*WHAT NEEDS TO BE DONE*: Find every line below with the word "products". Then give only how many there are.

[Stored items]
=== Section Start ===

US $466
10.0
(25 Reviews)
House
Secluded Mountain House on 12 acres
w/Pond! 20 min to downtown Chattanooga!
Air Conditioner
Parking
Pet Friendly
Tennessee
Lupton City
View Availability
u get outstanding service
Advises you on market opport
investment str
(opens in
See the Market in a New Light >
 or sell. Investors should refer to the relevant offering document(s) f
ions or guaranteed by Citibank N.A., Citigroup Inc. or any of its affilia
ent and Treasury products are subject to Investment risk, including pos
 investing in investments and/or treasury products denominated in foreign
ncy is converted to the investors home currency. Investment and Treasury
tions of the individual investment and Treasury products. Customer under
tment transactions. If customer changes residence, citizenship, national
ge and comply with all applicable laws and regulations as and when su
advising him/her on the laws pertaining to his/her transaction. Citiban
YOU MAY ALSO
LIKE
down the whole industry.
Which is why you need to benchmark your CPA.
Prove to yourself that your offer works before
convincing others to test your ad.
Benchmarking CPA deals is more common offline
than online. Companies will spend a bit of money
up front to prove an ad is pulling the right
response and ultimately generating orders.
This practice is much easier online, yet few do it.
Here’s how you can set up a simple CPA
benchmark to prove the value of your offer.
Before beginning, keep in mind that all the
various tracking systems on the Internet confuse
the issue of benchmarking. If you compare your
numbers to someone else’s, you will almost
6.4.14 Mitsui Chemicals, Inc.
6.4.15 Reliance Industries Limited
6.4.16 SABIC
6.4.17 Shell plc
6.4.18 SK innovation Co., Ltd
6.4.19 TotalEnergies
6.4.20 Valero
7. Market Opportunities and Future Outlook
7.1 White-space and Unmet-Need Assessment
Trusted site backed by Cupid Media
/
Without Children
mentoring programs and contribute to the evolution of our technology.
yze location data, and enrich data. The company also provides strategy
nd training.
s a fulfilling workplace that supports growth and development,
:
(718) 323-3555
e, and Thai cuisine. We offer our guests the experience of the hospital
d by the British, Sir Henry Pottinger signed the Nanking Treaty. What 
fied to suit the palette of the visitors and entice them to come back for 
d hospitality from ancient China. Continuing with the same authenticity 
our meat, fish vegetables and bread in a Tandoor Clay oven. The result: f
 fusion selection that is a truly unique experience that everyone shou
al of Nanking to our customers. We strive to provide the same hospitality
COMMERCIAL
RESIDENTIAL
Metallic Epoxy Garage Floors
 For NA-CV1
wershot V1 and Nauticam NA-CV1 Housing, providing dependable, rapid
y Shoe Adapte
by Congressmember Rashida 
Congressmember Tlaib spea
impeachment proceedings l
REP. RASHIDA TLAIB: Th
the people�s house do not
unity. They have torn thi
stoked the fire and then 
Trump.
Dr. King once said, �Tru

=== Section End ===

*TASK OUTPUT*: 3